To give a rough idea: we can protect a DDR5 device (which is expected to be even weaker than today’s DDR4 devices), where bits start flipping after only 3,200 accesses, with less than 0.2% performance overhead while increasing the area by 1.78% and the device’s energy consumption by 2.35%. A DRAM manufacturer confirmed that these requirements are practical for real-world deployments.

More information

Our paper ProTRR is available now and will officially be presented at IEEE S&P 2022. You can find a recording of the talk on YouTube.

FAQs

Following, we provide answers to the most frequently asked questions about our work.

  • What does it mean that Feinting is the “best attack”?
    With “best attack” we mean the pattern of row activations that results in the highest possible number of times a victim can be hammered assuming an ideal in-DRAM TRR mitigation.

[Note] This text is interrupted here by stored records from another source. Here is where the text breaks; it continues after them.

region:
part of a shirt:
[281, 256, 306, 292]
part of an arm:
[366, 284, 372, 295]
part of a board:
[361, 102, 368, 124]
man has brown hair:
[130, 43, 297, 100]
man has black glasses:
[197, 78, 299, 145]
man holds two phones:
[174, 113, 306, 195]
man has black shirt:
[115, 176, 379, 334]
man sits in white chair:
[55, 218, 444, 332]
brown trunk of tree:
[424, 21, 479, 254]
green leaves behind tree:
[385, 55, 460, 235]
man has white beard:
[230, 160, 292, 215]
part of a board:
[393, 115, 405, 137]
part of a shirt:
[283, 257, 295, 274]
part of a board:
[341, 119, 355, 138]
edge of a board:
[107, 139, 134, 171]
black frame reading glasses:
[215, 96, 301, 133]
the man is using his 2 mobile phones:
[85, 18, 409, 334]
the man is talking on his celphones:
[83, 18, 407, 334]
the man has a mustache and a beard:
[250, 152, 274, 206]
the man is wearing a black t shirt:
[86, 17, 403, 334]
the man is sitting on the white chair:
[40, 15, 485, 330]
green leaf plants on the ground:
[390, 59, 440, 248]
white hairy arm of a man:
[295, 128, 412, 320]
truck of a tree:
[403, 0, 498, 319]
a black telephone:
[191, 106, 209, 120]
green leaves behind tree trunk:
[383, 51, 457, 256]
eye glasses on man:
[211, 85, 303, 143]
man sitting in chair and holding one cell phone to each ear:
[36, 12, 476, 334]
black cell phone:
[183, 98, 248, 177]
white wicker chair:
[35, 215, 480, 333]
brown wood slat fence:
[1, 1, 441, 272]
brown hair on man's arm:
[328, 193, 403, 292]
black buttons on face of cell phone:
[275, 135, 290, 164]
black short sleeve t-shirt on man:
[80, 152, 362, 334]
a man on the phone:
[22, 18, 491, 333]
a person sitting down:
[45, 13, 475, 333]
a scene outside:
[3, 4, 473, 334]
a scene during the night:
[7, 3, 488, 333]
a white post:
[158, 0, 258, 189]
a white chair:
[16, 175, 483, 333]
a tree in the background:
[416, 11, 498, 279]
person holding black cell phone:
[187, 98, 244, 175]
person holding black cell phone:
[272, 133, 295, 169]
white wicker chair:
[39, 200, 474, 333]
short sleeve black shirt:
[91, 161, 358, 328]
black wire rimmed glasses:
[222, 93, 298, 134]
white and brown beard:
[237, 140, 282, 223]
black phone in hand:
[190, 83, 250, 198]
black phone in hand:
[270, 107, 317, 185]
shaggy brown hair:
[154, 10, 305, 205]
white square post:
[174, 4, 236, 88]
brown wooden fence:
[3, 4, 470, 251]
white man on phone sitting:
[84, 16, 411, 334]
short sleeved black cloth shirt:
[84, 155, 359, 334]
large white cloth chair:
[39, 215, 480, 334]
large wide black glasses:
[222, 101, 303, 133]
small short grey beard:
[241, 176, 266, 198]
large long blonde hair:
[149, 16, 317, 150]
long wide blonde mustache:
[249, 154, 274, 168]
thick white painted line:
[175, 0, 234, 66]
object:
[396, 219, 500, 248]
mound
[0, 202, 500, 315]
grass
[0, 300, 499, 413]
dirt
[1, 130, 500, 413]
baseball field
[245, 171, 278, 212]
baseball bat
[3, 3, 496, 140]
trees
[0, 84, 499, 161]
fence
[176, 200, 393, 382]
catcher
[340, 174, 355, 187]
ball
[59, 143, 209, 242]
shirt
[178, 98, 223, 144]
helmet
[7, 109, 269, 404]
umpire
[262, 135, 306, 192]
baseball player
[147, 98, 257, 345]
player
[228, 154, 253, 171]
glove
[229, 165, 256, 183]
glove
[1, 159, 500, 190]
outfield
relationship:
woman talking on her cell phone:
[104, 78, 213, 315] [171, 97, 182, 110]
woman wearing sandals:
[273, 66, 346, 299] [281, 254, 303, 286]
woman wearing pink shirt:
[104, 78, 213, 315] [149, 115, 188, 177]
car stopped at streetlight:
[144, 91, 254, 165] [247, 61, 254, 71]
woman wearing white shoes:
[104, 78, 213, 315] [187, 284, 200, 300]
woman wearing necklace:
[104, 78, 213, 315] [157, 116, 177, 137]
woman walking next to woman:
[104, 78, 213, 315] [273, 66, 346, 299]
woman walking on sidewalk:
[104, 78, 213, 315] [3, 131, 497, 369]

Note that this value is reset if the victim row is refreshed by either TRR or REF.
  • What do you mean by “formal security guarantees”?
    We prove in our paper that ProTRR can defend against the formally proven best attack, called Feinting. This allows us to mathematically determine the security guarantees provided by ProTRR.
  • What does it mean for a mitigation to be “proactive”?
    It means that we refresh victim rows without using a fixed threshold. This happens by periodically triggering the TRR mechanism, which refreshes a limited number of victim rows each time.
  • Why does it matter that ProTRR is an In-DRAM mitigation?
    There are several reasons: (i) DRAM devices can internally remap rows in a way not visible to external mitigations, rendering them ineffective, (ii) Indirectly affected parties (e.g., CPU/OS vendors) may not be willing to fix a problem that is not in their products, (iii) There is no command to perform TRR from the memory controller; (iv) DDR5 standard introduces the RFM command, which can only be used by an in-DRAM mitigation.
  • What does flexibility mean in the context of ProTRR?
    Flexibility means that DRAM vendors can tune the mitigation based on their available resources (e.g., area, power) and device constraints (e.g., Rowhammer threshold).
  • Why are there so many different types of Feinting?
    We present different types of Feinting to cover several optional features defined by the respective DDRx standard, which may be selectively enabled by the memory controller or DRAM device (e.g., REF postponing/pulling-in, RFM). This also demonstrates that Feinting can easily be adapted to future changes in the DDRx standard.
  • The evaluation shows quite low area requirements but is it still practical for integration inside a DRAM chip?
    Yes, we have received confirmation from a DRAM vendor that there have already been mitigations deployed with a higher number of counters than those needed by ProTRR. We refer to §VII-D for more details.
  • Is Feinting just a theoretical attack, or does it indeed work on real DRAM devices?
    We have successfully tested Feinting on three real DDR4 devices. For details, see §VII-E in our paper.
  • I guess you could not implement ProTRR on a real device; how did you test your mitigation against existing Rowhammer attacks?
    We implemented ProTRR in the cycle-accurate DRAM simulator DRAMsim3 and used attack pattern traces generated by state-of-the-art Rowhammer fuzzers. We also tested traces of Feinting attacks. None of the traces could trigger any bit flips on a simulated device protected by ProTRR.
  • Will ProTRR be able to protect against possible future Rowhammer effects?
    Given ProTRR’s flexibility, it is easy to extend it to new effects. We have already done it for the case of the half-double pattern (concurrent work) and we discuss how to protect against other potential effects (see §VIII. for details).

Acknowledgements

This research was supported by the Swiss National Science Foundation under NCCR Automation, grant agreement 51NF40_180545, and in part by the Netherlands Organisation for Scientific Research through grant NWO 016.Veni.192.262.